Tarea A -
Reproduce sin cambios las líneas del listado, desde la que contiene "1): 2 cards" hasta el final del listado, ambas incluidas.

Fragmento proporcionado -
Crítica a En deuda de David Graeber y III

12 de marzo de 2013.

"En un artículo de Mute de hace unos años, también llamado ’En deuda: una historia alternativa de la economía’, Graeber sobresalió como un escritor izquierdista poco común que estaba dispuesto a reconocer la única verdad que Margaret Thatcher dijo jamás: la sociedad no existe. En ese artículo breve, el uso de “sociedad” como un eufemismo para “estado” se reafirma estrepitosamente, y la hazaña se repite en el libro por si acaso a alguien se la había perdido. Pero una complicación que apenas parecía tener importancia en el formato corto resulta más inquietante en el libro. Mientras que el mito de la “sociedad” sirve indudablemente para moralizar los poderes policiales de los estados, también extiende la misma moralidad – es decir, la disciplina en el nombre de la identidad, la repudia de los intereses disruptivos – más allá del alcance de la ley, en lo más profundo de la vida material informal, cotidiana".

Finaliza la trilogía sobre En deuda

Una sección del capítulo de los “La era de los grandes imperios capitalistas” se titula “Así pues, ¿qué es el capitalismo?", aunque no está muy claro si la respuesta de la página siguiente pretende ser una definición general o una descripción más detallada del momento que en otros lugares se conoce como “acumulación originaria”. “Lo que vemos en los albores del capitalismo moderno es un gigantesco aparato de crédito y deuda que funciona – a efectos prácticos – exprimiendo más y más trabajo de básicamente todos aquellos con los que entra en contacto, y como resultado produce un volumen en constante expansión de bienes materiales”. Anteriormente, Graeber había rechazado la teoría del valor-trabajo de Adam Smith en adelante con brevedad y ligereza. Ahora, se explica en detalle de una forma más o menos teórica que la extracción de trabajo es una consecuencia secundaria del “aparato financiero de crédito y deuda”: el contenido del crédito y la deuda debe ser otra cosa, aún cuando el aparato de la recaudación exige esfuerzos descomunales a los endeudados. Después está el “volumen en constante expansión de bienes materiales”: no es necesariamente falso, pero así expresado suena más a sobreabundancia de bienes de consumo que a la acumulación de trabajo muerto en forma de capital para la reinversión. Graeber carece del moralismo anti-consumo que normalmente acompaña el mito de la sobreabundancia, pero la relación entre la expansión de los “bienes materiales” (como causa) y el exprimir más trabajo (como efecto, y de nuevo como causa, y así sucesivamente) queda sin explicar.

Tarea B -
Según el fragmento, ¿qué verdad dicha por Margaret Thatcher estaba dispuesto a reconocer Graeber?

Información extraída -
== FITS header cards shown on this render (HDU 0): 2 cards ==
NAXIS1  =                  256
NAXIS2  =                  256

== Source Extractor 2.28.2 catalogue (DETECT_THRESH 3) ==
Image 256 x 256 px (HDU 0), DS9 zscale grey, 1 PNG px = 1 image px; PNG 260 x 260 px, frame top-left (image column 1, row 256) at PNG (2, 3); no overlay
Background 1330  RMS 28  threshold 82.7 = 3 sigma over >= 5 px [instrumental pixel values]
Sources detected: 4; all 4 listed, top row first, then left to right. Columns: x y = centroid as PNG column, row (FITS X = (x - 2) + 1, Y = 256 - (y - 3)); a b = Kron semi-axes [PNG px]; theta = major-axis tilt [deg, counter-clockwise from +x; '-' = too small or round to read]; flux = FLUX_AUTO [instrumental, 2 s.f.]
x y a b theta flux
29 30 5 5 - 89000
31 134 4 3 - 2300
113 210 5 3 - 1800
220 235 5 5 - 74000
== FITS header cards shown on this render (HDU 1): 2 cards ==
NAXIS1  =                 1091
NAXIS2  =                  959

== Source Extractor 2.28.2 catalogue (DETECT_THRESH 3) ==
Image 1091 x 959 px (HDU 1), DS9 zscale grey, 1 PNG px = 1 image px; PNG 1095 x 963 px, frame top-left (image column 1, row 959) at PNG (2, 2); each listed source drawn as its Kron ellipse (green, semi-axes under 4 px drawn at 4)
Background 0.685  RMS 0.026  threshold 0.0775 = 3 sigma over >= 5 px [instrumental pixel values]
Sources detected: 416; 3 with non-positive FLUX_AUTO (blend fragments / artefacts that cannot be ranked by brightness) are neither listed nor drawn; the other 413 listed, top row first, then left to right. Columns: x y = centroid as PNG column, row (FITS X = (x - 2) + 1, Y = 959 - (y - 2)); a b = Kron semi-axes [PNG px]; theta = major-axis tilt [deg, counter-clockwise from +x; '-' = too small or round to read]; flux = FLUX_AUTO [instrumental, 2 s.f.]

Respuesta del ejercicio A -
== FITS header cards shown on this render (HDU 1): 2 cards ==
NAXIS1  =                 1091
NAXIS2  =                  959

== Source Extractor 2.28.2 catalogue (DETECT_THRESH 3) ==
Image 1091 x 959 px (HDU 1), DS9 zscale grey, 1 PNG px = 1 image px; PNG 1095 x 963 px, frame top-left (image column 1, row 959) at PNG (2, 2); each listed source drawn as its Kron ellipse (green, semi-axes under 4 px drawn at 4)
Background 0.685  RMS 0.026  threshold 0.0775 = 3 sigma over >= 5 px [instrumental pixel values]
Sources detected: 416; 3 with non-positive FLUX_AUTO (blend fragments / artefacts that cannot be ranked by brightness) are neither listed nor drawn; the other 413 listed, top row first, then left to right. Columns: x y = centroid as PNG column, row (FITS X = (x - 2) + 1, Y = 959 - (y - 2)); a b = Kron semi-axes [PNG px]; theta = major-axis tilt [deg, counter-clockwise from +x; '-' = too small or round to read]; flux = FLUX_AUTO [instrumental, 2 s.f.]

Respuesta del ejercicio B -
Que la sociedad no existe.